你的任务 => 请把记录中从含有“Which series has”的那一行开始，一直到含有“The value of”的那一行为止的所有内容逐字重抄一遍，首尾两行都包括在内。答案中不要放入图片。

提取材料 =>
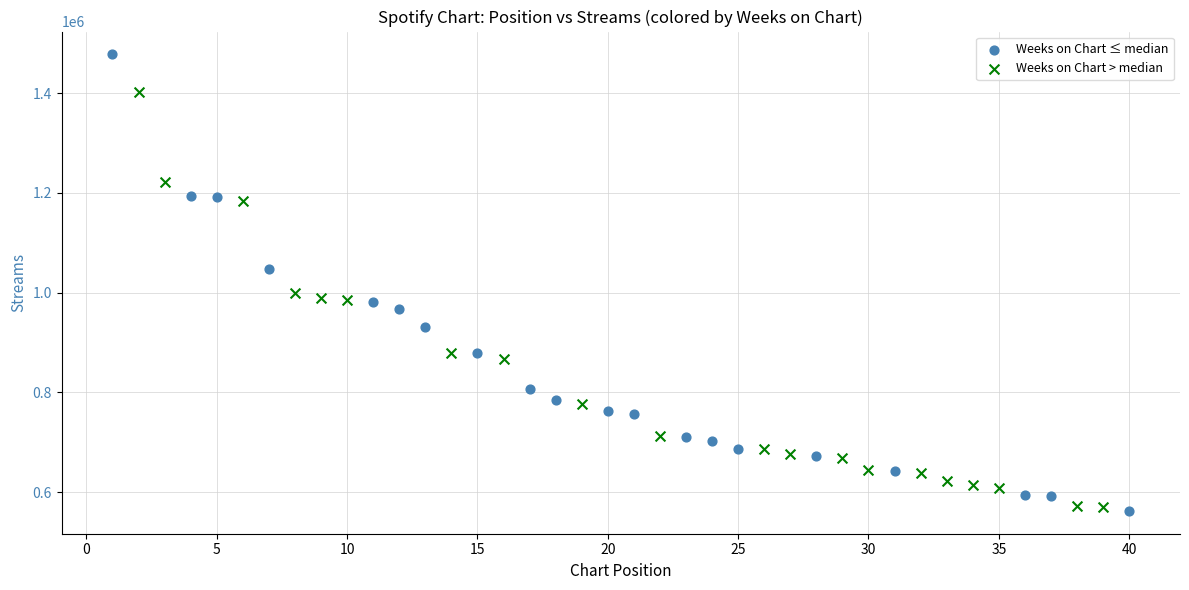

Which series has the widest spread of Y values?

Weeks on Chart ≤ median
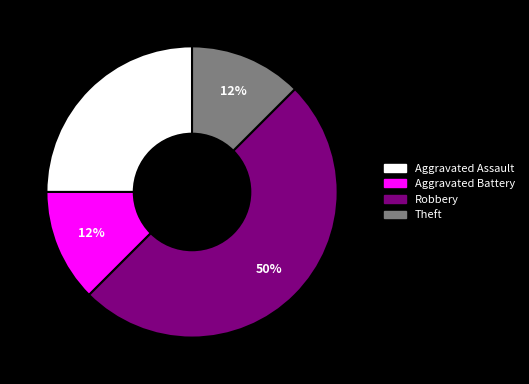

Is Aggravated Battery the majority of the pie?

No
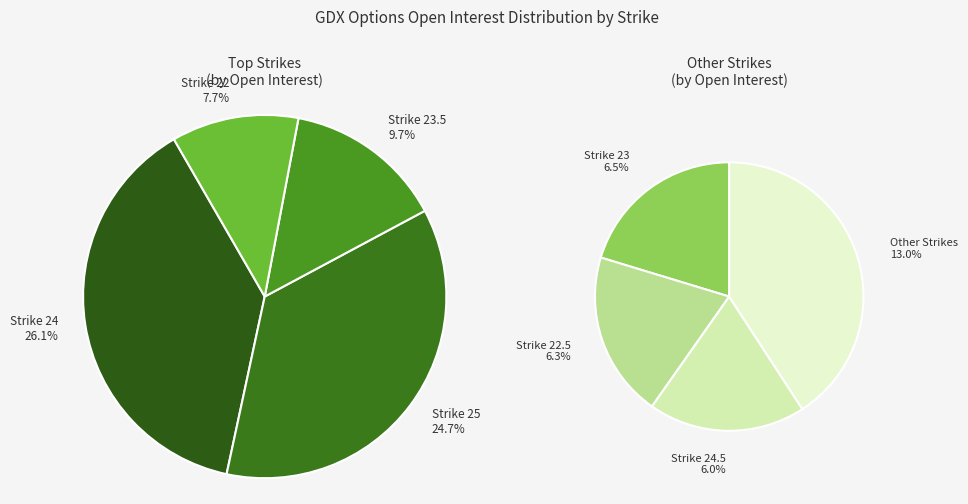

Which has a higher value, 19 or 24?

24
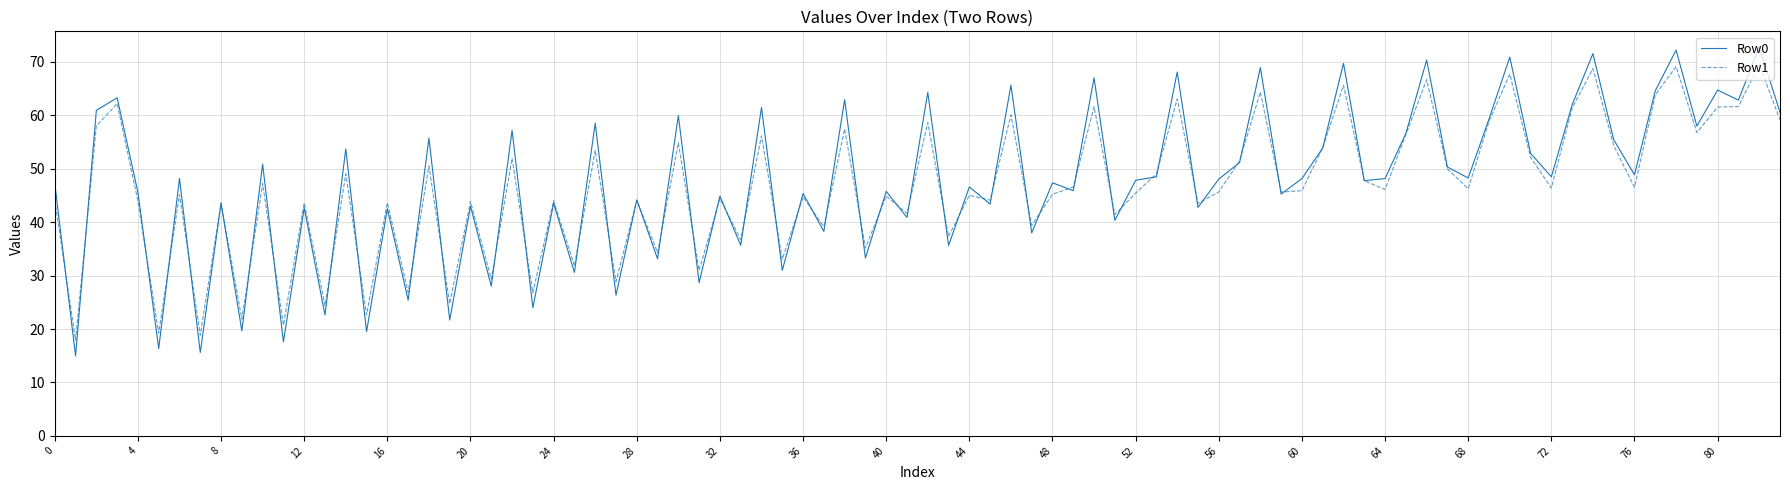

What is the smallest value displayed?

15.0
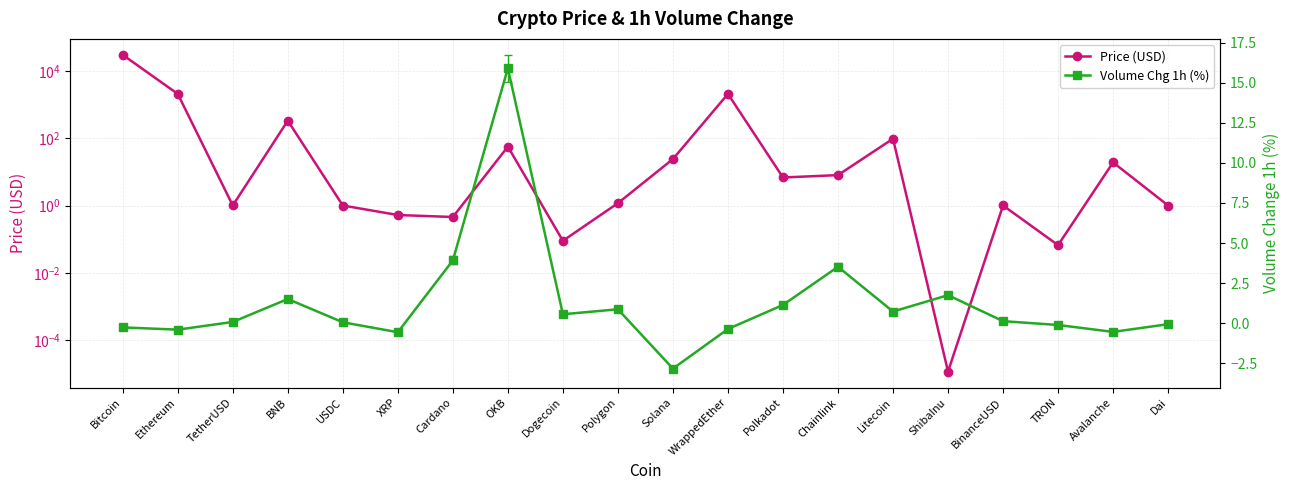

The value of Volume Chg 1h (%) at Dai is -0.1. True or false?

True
* * *
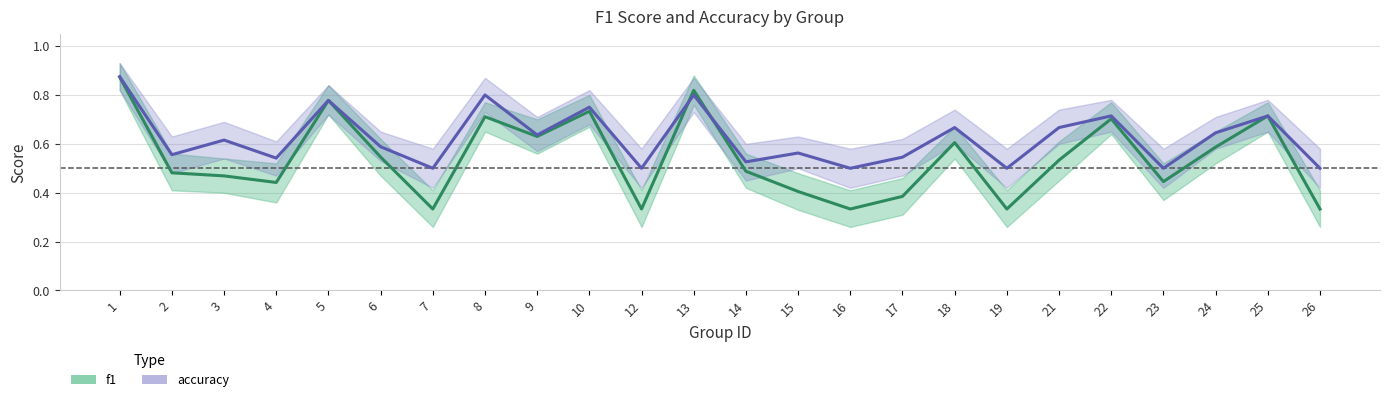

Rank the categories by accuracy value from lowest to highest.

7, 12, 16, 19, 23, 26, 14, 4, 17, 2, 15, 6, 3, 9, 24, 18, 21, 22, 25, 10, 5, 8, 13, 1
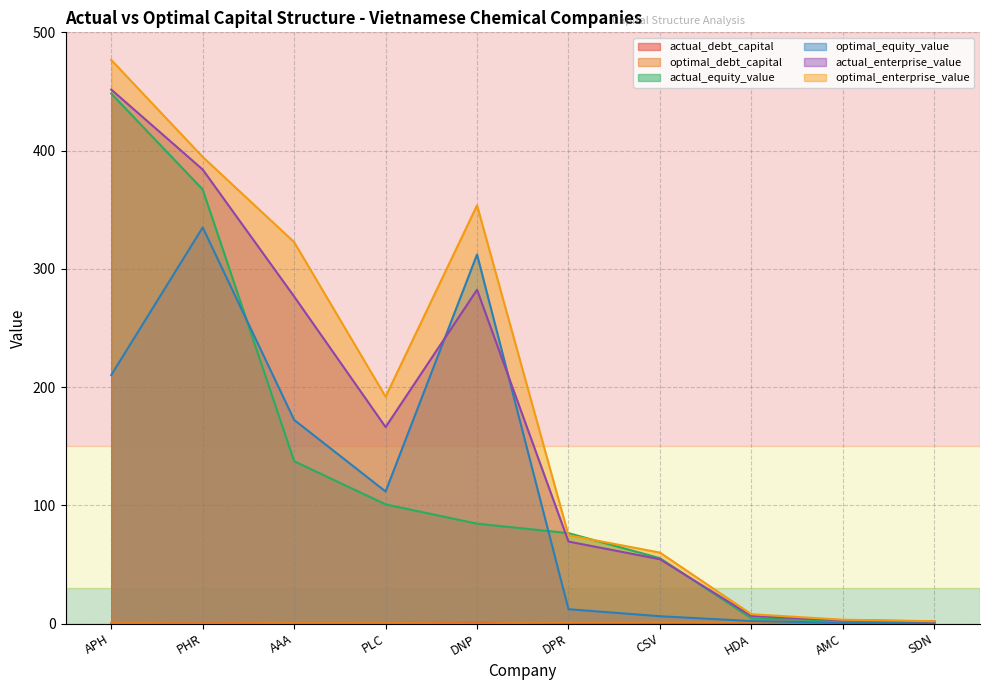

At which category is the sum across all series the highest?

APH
==
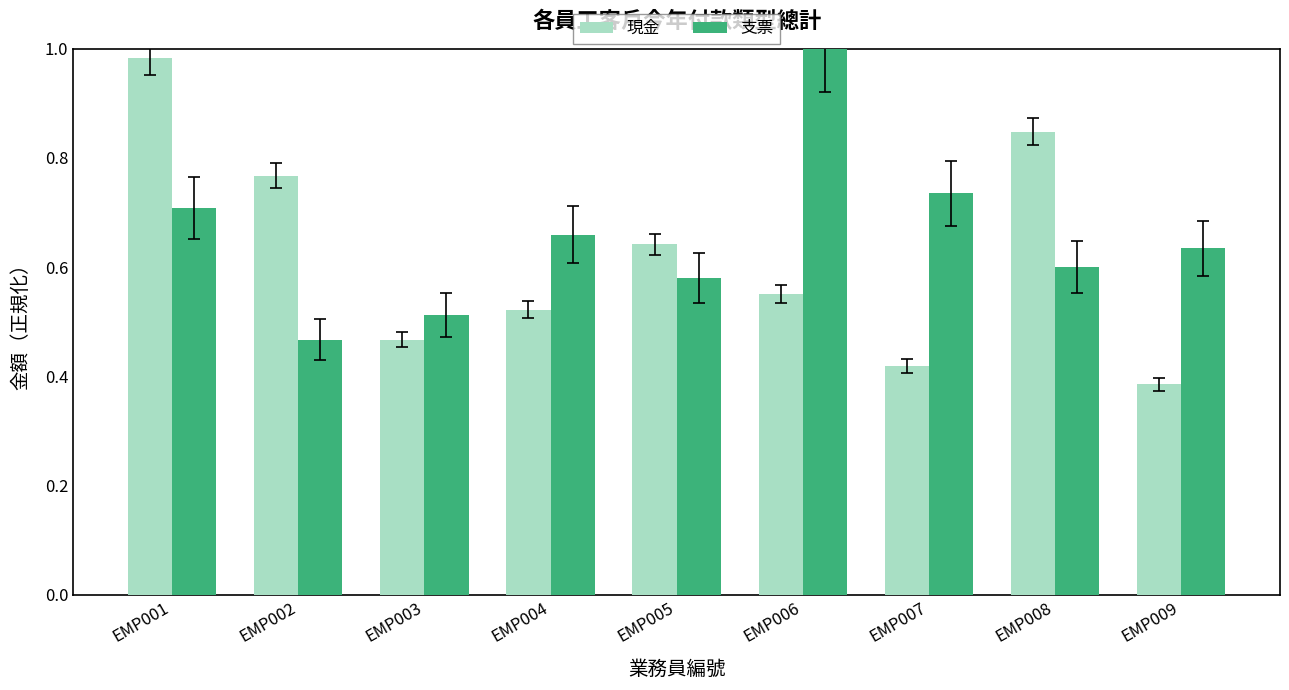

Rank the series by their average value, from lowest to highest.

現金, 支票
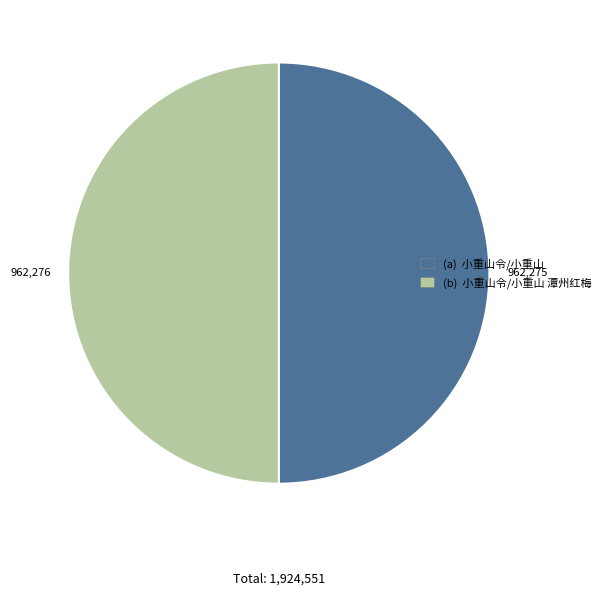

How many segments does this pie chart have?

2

作答区 =>
Which series has the widest spread of Y values?

Weeks on Chart ≤ median

Is Aggravated Battery the majority of the pie?

No

Which has a higher value, 19 or 24?

24

What is the smallest value displayed?

15.0

The value of Volume Chg 1h (%) at Dai is -0.1. True or false?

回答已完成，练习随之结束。